Kumar provided a checklist in an education exhibit at the RSNA congress:

  • Ask yourself if the examination is really necessary and if an alternative is safer or more effective. For instance, most diagnostic digital subtraction angiograms can now be achieved with CT angiography or MRA.
  • Conduct a thorough review of previous imaging procedures. In patients with gastrointestinal bleeding, looking at the patient's history and endoscopy results can help you target the site rather than perform generalized examinations. This reduces radiation dose for the patient and staff.
  • Make full use of shielding. Aprons should be 0.35 to 0.70 lead equivalent. Use eye, thyroid, and hanging face shields, as well as undercouch lead skirts. Avoid placing hands in the primary beam and wear lead gloves if necessary. Finally, stand on the side of the image intensifier.
  • Increase distance between staff and equipment. Doubling the distance between the operator and primary beam reduces the exposure by a factor of four. Use long connectors and ensure staff are as far away from the equipment as practical. Oblique views and steep angulations increase radiation exposure by bringing the x-ray tube closer, and the operator should reposition on the image intensifier side.
  • Minimize radiation exposure time. Minimize "beam on" time by preplanning images and the procedure, review the previous imaging (decide on best views), communicate to the team, and introduce "dry run" procedures, especially in nonroutine and complex cases. Use minimal intermittent fluoroscopy for patient positioning and use last image hold feature for viewing static images rather than continuous fluoroscopy. During the procedure, the operator must be aware of fluoroscopy time and radiation dose. The frame rate should be as low as reasonably possible, and you should watch for the positioning of the device during guidewire/catheter exchange.
  • Use screen grabs when lower anatomic detail is acceptable. The fluoroscopy dosage per frame of screen grabs is substantially lower than acquisition.

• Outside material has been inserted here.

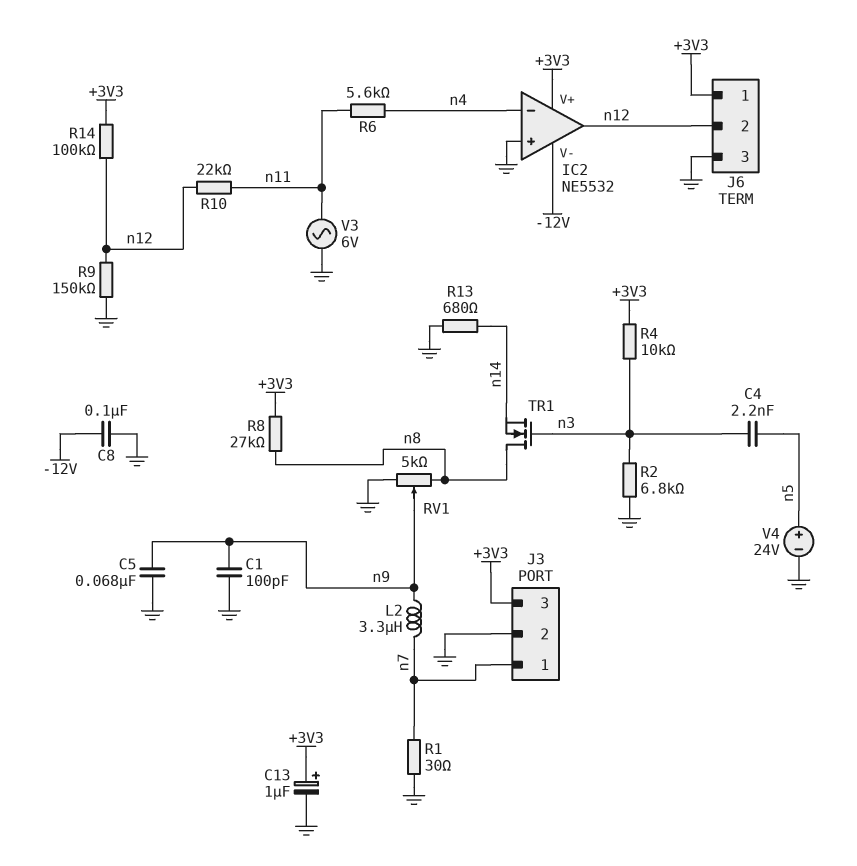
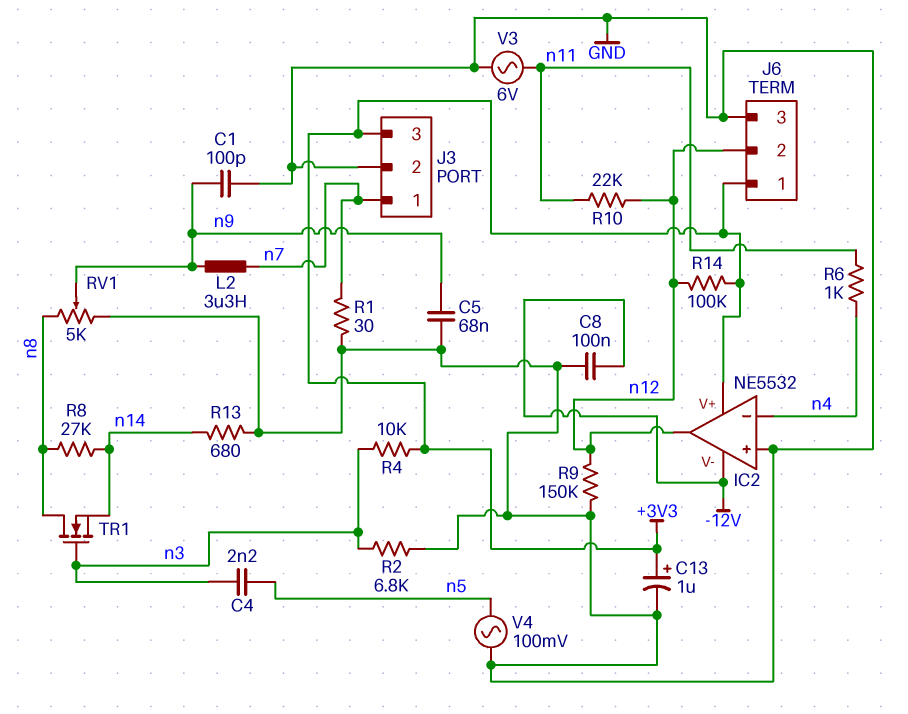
R6: 5.6k (n4, n11) -> 1k (n4, n11)
R8: 27k (+3V3, n8) -> 27k (n8, n14)
V4: 24V (plus n5, minus GND) -> AC 100mV (GND, n5)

  • Reduce magnification, which increases radiation exposure. Use digital magnification zoom facility or minimum focused magnification view after deciding on appropriate projections. Do not survey with magnified views and do not magnify using increased patient-to-intensifier distance because this increases secondary radiation.
  • Tighter collimation reduces scatter radiation and therefore cuts patient and operator dose. Improve image quality by reducing image noise due to scatter radiation originating from outside the region of interest.
  • Road map image allows review of anatomy without the need for reacquisition. Perform only road map images rather than a full DSA in patients undergoing peripheral angioplasty, after having a good diagnostic MR or CT angiogram.
  • Reduce the number of people in the angiography suite. When not directly assisting, supporting staff/observers should stay as far away as possible and behind the shield.